Diferentemente do PLOA de 2026, a peça orçamentária de 2027 não depende da aprovação de medidas adicionais de aumento da arrecadação pelo Congresso. A peça de 2026 previa R$ 19,8 bilhões em receitas condicionadas, decorrentes de um projeto de lei complementar (PLP) que tramitava no Congresso na época para fazer o corte linear de benefícios fiscais.
Os principais aportes previstos pelo projeto em empresas estatais federais são R$ 6 bilhões para os Correios e R$ 653 milhões para a Eletronuclear. Segundo os ministros, os demais somam valores insignificantes.
Somente as emendas impositivas estão projetadas no PLOA - são R$ 44,8 bilhões em 2027.

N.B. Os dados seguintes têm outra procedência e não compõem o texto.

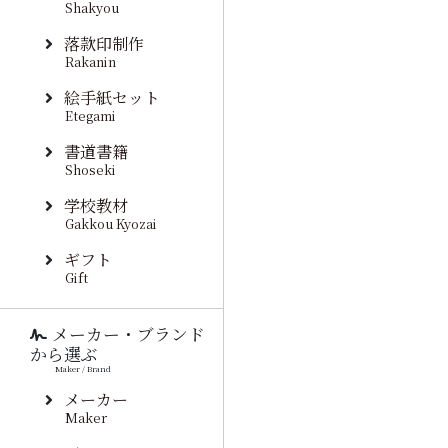
Shakyou
落款印制作
Rakanin
絵手紙セット
Etegami
書道書籍
Shoseki
学校教材
Gakkou Kyozai
ギフト
Gift
メーカー・ブランド
から選ぶ
Maker / Brand
メーカー
Maker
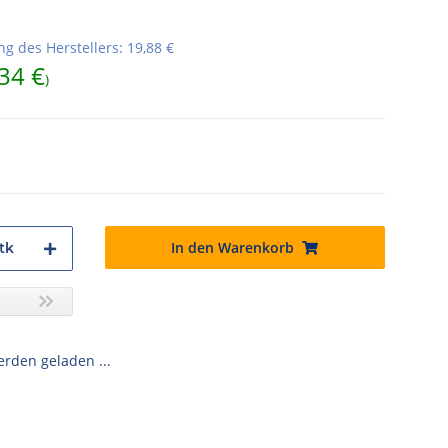
g des Herstellers
:
19,88 €
34 €
)
In den Warenkorb
tk
den geladen ...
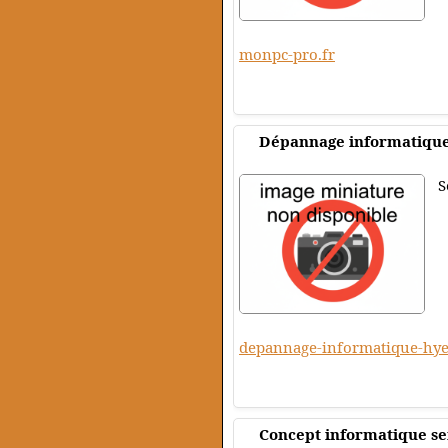
monpc-pro.fr
Dépannage informatiqu
S
depannage-informatique-hye
Concept informatique se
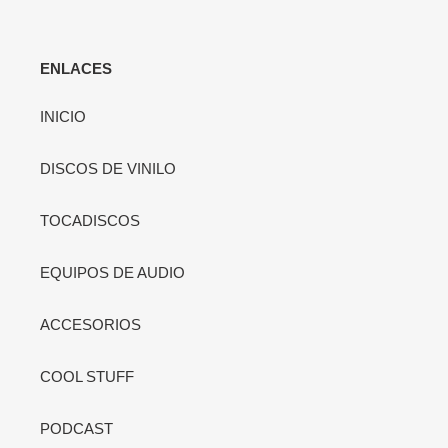
ENLACES
INICIO
DISCOS DE VINILO
TOCADISCOS
EQUIPOS DE AUDIO
ACCESORIOS
COOL STUFF
PODCAST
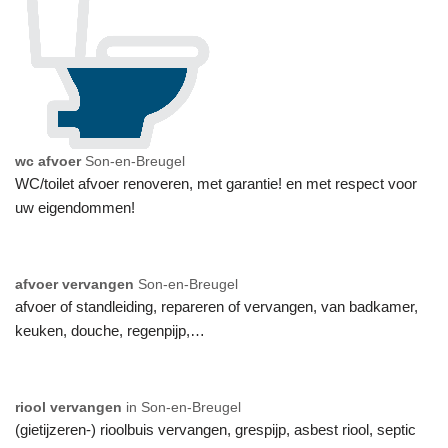
wc afvoer
Son-en-Breugel
WC/toilet afvoer renoveren, met garantie! en met respect voor
uw eigendommen!
afvoer vervangen
Son-en-Breugel
afvoer of standleiding, repareren of vervangen, van badkamer,
keuken, douche, regenpijp,…
riool vervangen
in Son-en-Breugel
(gietijzeren-) rioolbuis vervangen, grespijp, asbest riool, septic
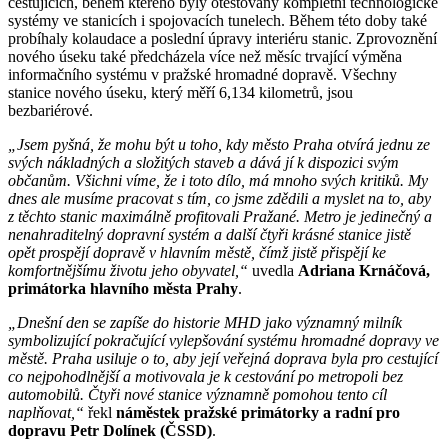
cestujících, během kterého byly otestovány kompletní technologické
systémy ve stanicích i spojovacích tunelech. Během této doby také
probíhaly kolaudace a poslední úpravy interiéru stanic. Zprovoznění
nového úseku také předcházela více než měsíc trvající výměna
informačního systému v pražské hromadné dopravě. Všechny
stanice nového úseku, který měří 6,134 kilometrů, jsou
bezbariérové.
„Jsem pyšná, že mohu být u toho, kdy město Praha otvírá jednu ze
svých nákladných a složitých staveb a dává jí k dispozici svým
občanům. Všichni víme, že i toto dílo, má mnoho svých kritiků. My
dnes ale musíme pracovat s tím, co jsme zdědili a myslet na to, aby
z těchto stanic maximálně profitovali Pražané. Metro je jedinečný a
nenahraditelný dopravní systém a další čtyři krásné stanice jistě
opět prospějí dopravě v hlavním městě, čímž jistě přispějí ke
komfortnějšímu životu jeho obyvatel,“
uvedla
Adriana Krnáčová,
primátorka hlavního města Prahy
.
„Dnešní den se zapíše do historie MHD jako významný milník
symbolizující pokračující vylepšování systému hromadné dopravy ve
městě. Praha usiluje o to, aby její veřejná doprava byla pro cestující
co nejpohodlnější a motivovala je k cestování po metropoli bez
automobilů. Čtyři nové stanice významně pomohou tento cíl
naplňovat,“
řekl
náměstek pražské primátorky a radní pro
dopravu Petr Dolínek (ČSSD)
.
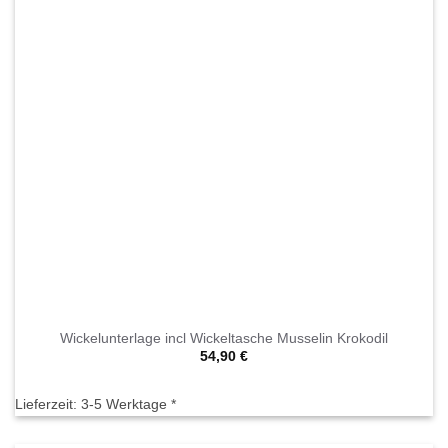
Wickelunterlage incl Wickeltasche Musselin Krokodil
54,90
€
Lieferzeit:
3-5 Werktage *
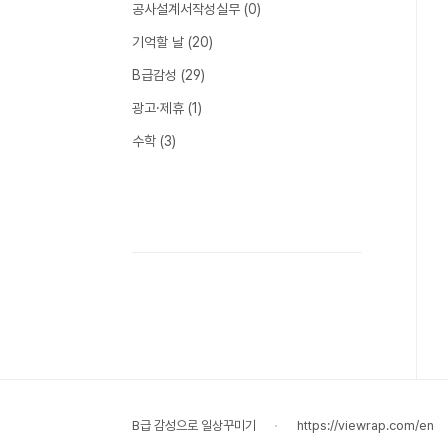
공사설계서작성실무
(0)
기억할 날
(20)
B급감성
(29)
광고·제휴
(1)
수학
(3)
B급 감성으로 일상꾸미기
https://viewrap.com/en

No que se refere às despesas obrigatórias sujeitas ao limite, destacam-se os benefícios previdenciários, com R$ 1,169 trilhão; os gastos com pessoal, que devem alcançar R$ 440,7 bilhões no próximo ano; o Bolsa Família, com R$ 157,1 bilhões; o Benefício de Prestação Continuada (BPC), com R$ 145,1 bilhões; e o abono e o seguro-desemprego, com R$ 104,7 bilhões.
No bolo das despesas obrigatórias não sujeitas ao limite, os destaques são a previsão de R$ 592,4 bilhões com transferências por repartição de receita; R$ 97,7 bilhões com sentenças judiciais e precatórios; R$ 74,6 bilhões com a complementação para o Fundeb; e R$ 30,0 bilhões com o Fundo Constitucional do DF.
CBS e IS
No caso dos tributos que serão instituídos pela reforma tributária, que entrará em vigência no próximo ano, o governo projeta arrecadação de R$ 636 bilhões com a Contribuição sobre Bens e Serviços (CBS) e de R$ 41,9 bilhões com o Imposto Seletivo (IS).
"A projeção do seletivo considera a carga do IPI existente hoje, conforme estou negociando com os setores, que a gente ainda não enviou ao Congresso, mantendo o compromisso de a carga para os setores que vão ter incidência do imposto seletivo", disse o ministro da Fazenda, Dario Durigan.
Questionado, o titular da Fazenda afirmou que não é necessário saber a alíquota da CBS para fazer essa conta e que, para o cálculo, foi considerada a metodologia aprovada. Durigan também observou que já foi entregue todo o instrumental para que o Tribunal de Contas da União (TCU) faça a apuração da alíquota da CBS.